Mempertimbangkan bahan Rubber untuk aplikasi dapat jauh lebih menantang ketimbang memastikan logam atau plastik. Dibandingi dengan kebanyakan logam dan plastik, formulasi Rubber benar-benar \”tak standar\”. Tak seperti 1018 baja atau Nylon 66, yang secara universal tersedia dan didokumentasikan komoditas, formulasi Rubber ialah milik produsen yang diberi yang mengembangkannya, dan karena itu tak tersedia secara luas. Ketika aplikasi menjadi lebih menantang, kesanggupan dan pengalaman dari spesialis kimia formulasi menjadi lebih penting, khususnya ketika bersepeda dinamis merupakan fitur yang dominan. Untuk aplikasi kritis seperti itu acap kali tak ada spesifikasi universal yang sesuai untuk daftar pada gambar (umpamanya ASTM line callout, dsb), dan satu-satunya alternatif insinyur mungkin untuk menentukan formulasi Rubber kepemilikan yang sesungguhnya yang telah rupanya dalam aplikasi.
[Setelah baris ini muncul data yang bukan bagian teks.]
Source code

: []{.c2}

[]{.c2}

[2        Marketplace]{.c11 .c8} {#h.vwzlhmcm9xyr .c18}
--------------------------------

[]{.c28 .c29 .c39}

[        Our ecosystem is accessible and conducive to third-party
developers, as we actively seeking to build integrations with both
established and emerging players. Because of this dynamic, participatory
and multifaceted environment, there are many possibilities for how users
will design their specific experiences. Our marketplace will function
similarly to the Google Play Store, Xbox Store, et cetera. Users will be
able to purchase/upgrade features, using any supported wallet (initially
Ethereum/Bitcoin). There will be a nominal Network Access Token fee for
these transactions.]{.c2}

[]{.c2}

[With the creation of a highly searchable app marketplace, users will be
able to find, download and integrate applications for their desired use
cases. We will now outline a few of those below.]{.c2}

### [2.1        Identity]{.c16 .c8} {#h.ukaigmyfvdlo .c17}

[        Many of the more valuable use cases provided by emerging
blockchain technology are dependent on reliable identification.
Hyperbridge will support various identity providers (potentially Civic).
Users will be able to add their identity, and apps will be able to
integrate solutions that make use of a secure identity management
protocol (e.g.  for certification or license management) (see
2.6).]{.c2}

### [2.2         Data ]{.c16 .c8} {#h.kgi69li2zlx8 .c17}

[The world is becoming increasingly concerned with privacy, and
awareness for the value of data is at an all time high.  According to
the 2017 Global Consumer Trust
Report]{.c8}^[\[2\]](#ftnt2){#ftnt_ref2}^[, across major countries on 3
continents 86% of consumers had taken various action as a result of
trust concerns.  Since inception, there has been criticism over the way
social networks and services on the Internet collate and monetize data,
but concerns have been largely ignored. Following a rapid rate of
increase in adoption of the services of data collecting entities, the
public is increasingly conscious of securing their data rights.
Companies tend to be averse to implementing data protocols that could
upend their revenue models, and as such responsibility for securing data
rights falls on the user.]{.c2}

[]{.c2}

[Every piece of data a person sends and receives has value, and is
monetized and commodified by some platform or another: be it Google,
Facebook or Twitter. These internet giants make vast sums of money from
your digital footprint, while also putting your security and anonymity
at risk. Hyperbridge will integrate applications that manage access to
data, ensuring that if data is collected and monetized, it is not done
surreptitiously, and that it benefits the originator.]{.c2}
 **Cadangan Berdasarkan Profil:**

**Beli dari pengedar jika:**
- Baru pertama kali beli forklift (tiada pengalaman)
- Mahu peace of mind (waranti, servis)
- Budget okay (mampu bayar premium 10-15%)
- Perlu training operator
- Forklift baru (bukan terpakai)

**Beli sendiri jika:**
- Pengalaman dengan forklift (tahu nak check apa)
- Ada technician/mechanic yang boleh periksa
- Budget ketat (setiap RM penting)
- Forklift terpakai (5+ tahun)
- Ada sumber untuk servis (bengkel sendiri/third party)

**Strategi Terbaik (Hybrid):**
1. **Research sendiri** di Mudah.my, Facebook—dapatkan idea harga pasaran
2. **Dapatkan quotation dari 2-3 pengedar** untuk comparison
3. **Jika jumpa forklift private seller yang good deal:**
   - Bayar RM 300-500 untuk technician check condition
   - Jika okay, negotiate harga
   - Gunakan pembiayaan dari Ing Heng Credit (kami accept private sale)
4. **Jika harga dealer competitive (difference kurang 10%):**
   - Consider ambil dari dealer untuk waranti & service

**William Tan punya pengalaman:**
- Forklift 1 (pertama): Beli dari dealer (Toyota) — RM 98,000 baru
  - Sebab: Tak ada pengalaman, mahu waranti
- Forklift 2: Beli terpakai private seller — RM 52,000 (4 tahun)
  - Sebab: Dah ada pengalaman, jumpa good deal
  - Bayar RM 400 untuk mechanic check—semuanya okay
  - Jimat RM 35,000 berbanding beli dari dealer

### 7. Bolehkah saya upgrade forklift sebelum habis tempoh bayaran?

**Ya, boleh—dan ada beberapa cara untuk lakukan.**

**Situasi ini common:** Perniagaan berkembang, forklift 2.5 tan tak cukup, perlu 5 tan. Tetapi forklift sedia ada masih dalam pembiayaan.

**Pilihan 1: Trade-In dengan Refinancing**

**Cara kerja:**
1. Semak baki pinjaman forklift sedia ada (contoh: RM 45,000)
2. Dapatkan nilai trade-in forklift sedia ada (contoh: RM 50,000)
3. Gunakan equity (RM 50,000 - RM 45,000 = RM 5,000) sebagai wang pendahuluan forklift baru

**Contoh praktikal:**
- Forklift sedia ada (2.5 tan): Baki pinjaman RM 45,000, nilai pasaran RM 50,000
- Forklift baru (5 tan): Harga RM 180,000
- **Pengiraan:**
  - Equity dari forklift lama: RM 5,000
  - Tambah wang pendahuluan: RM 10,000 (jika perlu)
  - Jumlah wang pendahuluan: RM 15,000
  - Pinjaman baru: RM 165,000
Mengingat berbagai opsi yang tersedia dan kompleksitas bahan-bahan Rubber, pendekatan terbaik untuk merancang dengan Rubber adalah dengan melibatkan seorang insinyur Rubber berpengalaman sedini mungkin dalam pengerjaan. Mereka mempunyai peluang terbaik untuk mengantar Anda via dunia Rubber yang pelbagai dan rumit. Pada akhirnya, ini akan menghemat waktu dan uang Anda, sementara juga menciptakan produk unggulan.

Need Industrial Seal? Please call 031-8286515

Tinggalkan Balasan

Alamat email Anda tidak akan dipublikasikan. Ruas yang wajib ditandai *

This site uses Akismet to reduce spam. Learn how your comment data is processed.